- Born: 1968 (age 57–58) Melbourne, Australia
- Awards: Canadian Remote Sensing Society Gold Medal, Marcus Wallenberg Prize

Academic background
- Education: PhD, 1995, Royal Melbourne Institute of Technology
- Thesis: The modelling of remotely sensed data: a local and a global case study (1996)

Academic work
- Institutions: University of British Columbia Commonwealth Scientific and Industrial Research Organization

= Nicholas Coops =

Nicholas Charles Coops is an Australian-Canadian researcher. He is a Tier 1 Canada Research Chair in Remote Sensing at the University of British Columbia's Department of Forest Resources Management. In 2020, Coops received the Marcus Wallenberg Prize in recognition of his work in with satellite imagery in order to make predictions about forest growth and the ability of forests to store carbon.

==Early life and education==
Coops was born in Melbourne, Australia in 1968. He completed his PhD at the Royal Melbourne Institute of Technology in 1995 and began working with the Commonwealth Scientific and Industrial Research Organization.
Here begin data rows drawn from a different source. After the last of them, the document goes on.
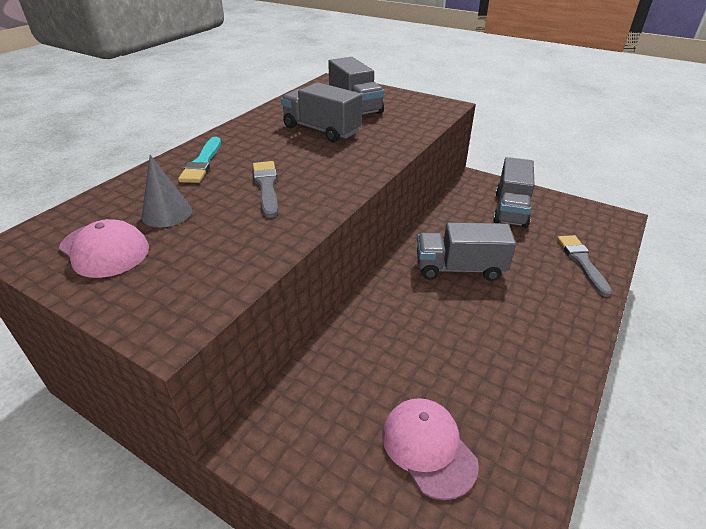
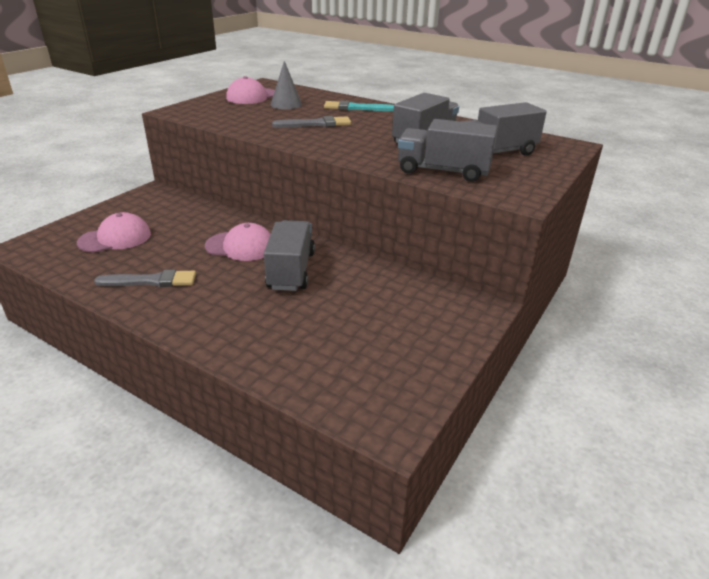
camera: 90 degrees right, 5 degrees down
(421, 309) = (240, 246): none -> pink cap
(510, 209) = (407, 323): grey truck -> grey truck (443, 171)
(582, 262) = (286, 356): grey brush -> grey brush (151, 281)

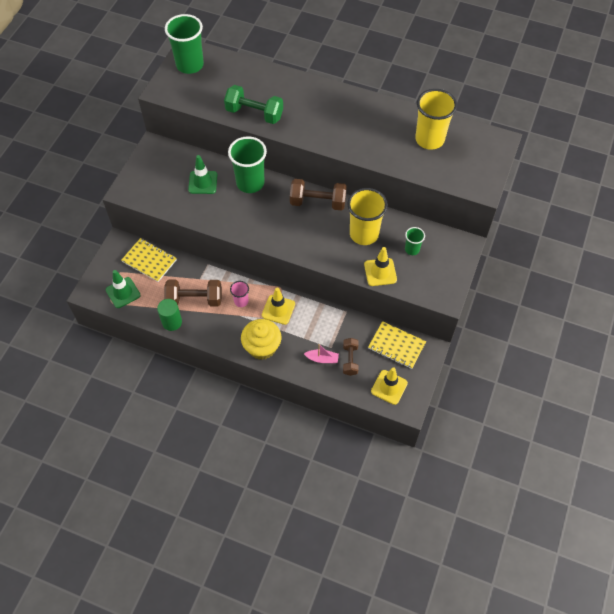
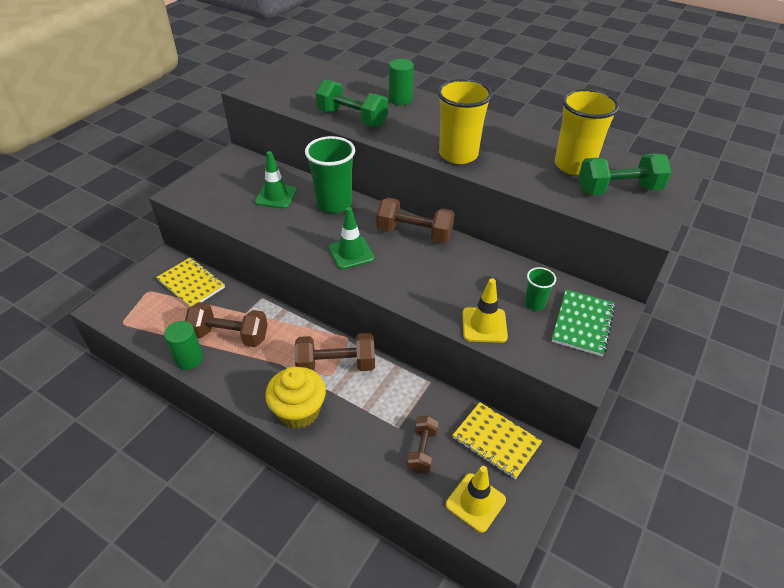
camera: 10 degrees right, 15 degrees down
(123, 292) = (143, 314): green traffic cone -> green traffic cone (351, 253)
(190, 65) = (293, 72): green cup -> none
(241, 301) = (289, 347): pink cup -> none
(278, 309) = (336, 365): yellow traffic cone -> brown dumbbell
(287, 86) = (400, 99): none -> green cylinder
(322, 359) = (381, 441): pink boat -> none
(364, 234) = (469, 276): yellow cup -> yellow cup (458, 154)
(445, 260) = (582, 324): none -> green notebook
(462, 159) = (618, 190): none -> green dumbbell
During his time in Australia, Coops developed satellite and airborne remote sensing technologies to aid in forest management and conservation activities.

==Career==
Coops left his native Australia in 2004 to become a Tier 2 Canada Research Chair at the University of British Columbia's Department of Forest Resources Management. In this role, he undertakes a range of research projects which apply remote sensing data to forest growth and biodiversity issues. Recently he has focused on the integration of LIDAR and optical remote sensing for forest growth, vegetation / forest classification and the use of drones for high spatial resolution forestry operations and applications. In 2012, Coops was promoted to a Tier 1 Canada Research Chair in Remote Sensing to continue his research into using remote sensing technologies to improve forest structure and function. After serving for seven years, Coops was renewed as a Tier 1 chair in 2019.
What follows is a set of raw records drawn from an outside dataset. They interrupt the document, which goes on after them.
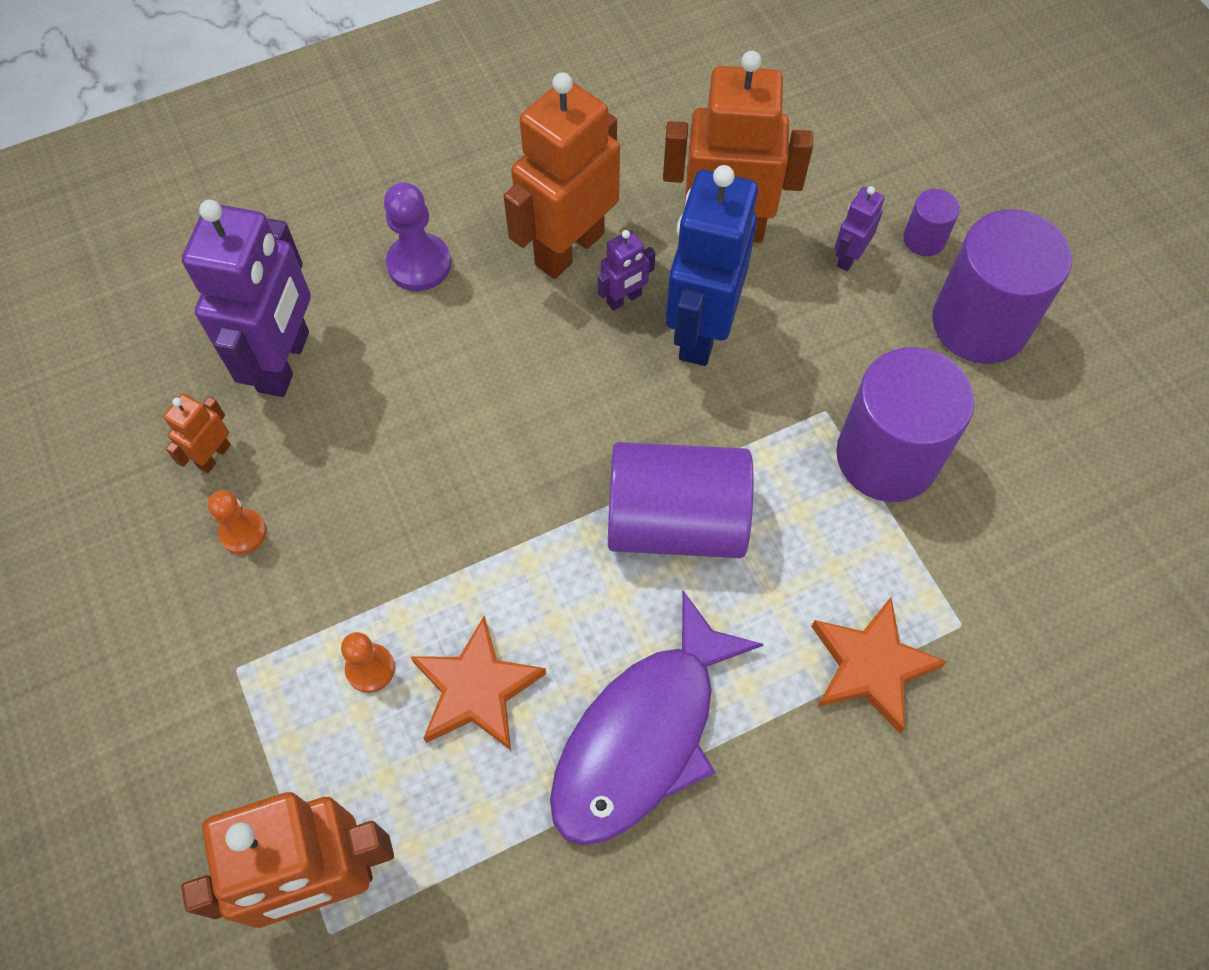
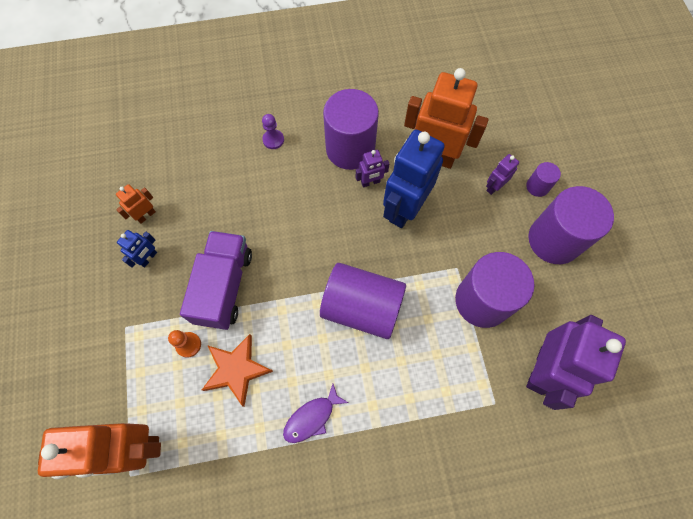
camera: 15 degrees right, 5 degrees up
(243, 532) = (148, 258): orange pawn -> blue robot
(285, 362) = (193, 175): purple robot -> purple robot (542, 370)
(407, 547) = (224, 286): none -> purple truck
(419, 264) = (273, 140): purple pawn -> purple pawn, size x0.65
(569, 248) = (350, 149): orange robot -> purple cylinder
(643, 736) = (312, 417): purple fish -> purple fish, size x0.49
(871, 666) = (440, 413): orange star -> none

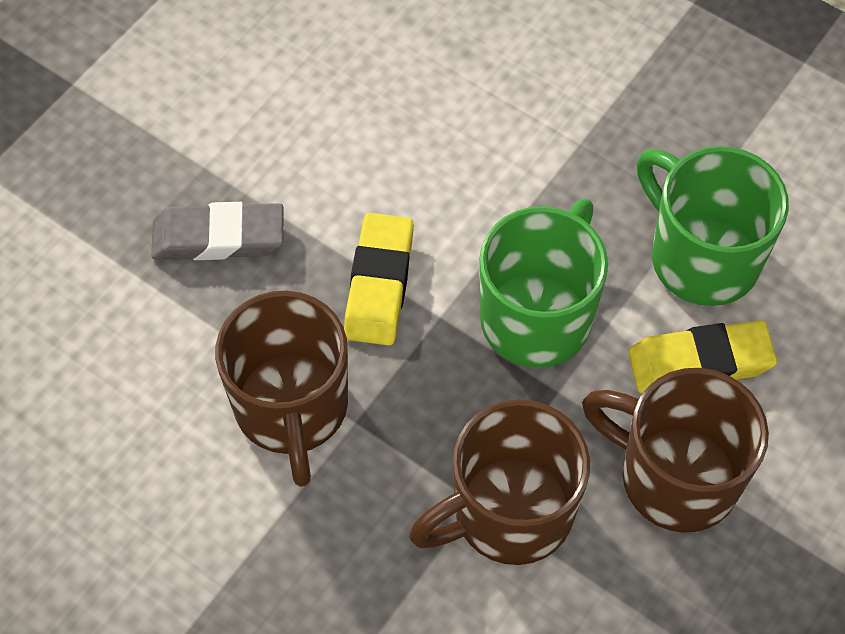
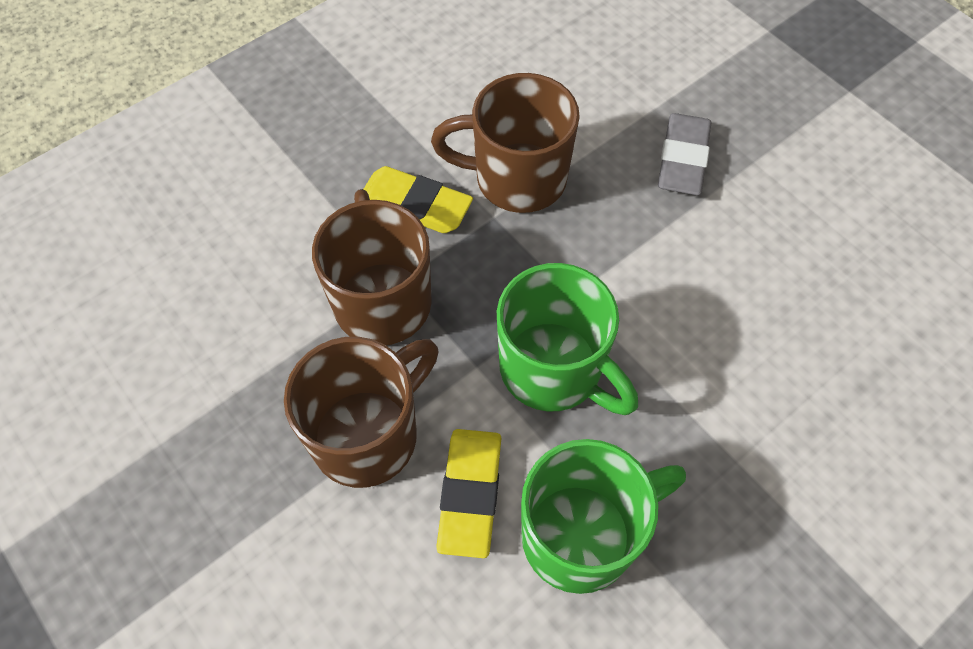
camera: 105 degrees right, 0 degrees up
(379, 284) = (614, 258): yellow eraser -> yellow eraser (415, 205)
During his second term as a Tier 1 Canada Research Chair, Coops' research of expanding conceptual advancements to geospatial modelling was recognized on an international scale. In 2020, Coops was the co-recipient of the Marcus Wallenberg Prize in recognition of his work with satellite imagery in order to make predictions about forest growth and the ability of forests to store carbon. Coops was also awarded the silver and gold medals of the Canadian Remote Sensing Society (CRSS) in 2014 and 2020 respectively for his service and leadership in remote sensing in Canada. Coops was recognised by UBC with their 2020 UBC Killam Research Prize in the Applied Science, Medicine and Sciences senior category. Nationally, in 2022 Coops was elected a Fellow of the Royal Society of Canada for being "a global leader in the application of remote sensing technology for the management and monitoring of forest ecosystems." He was also named the 2022 Canadian Institute of Forestry Scientific Award recipient.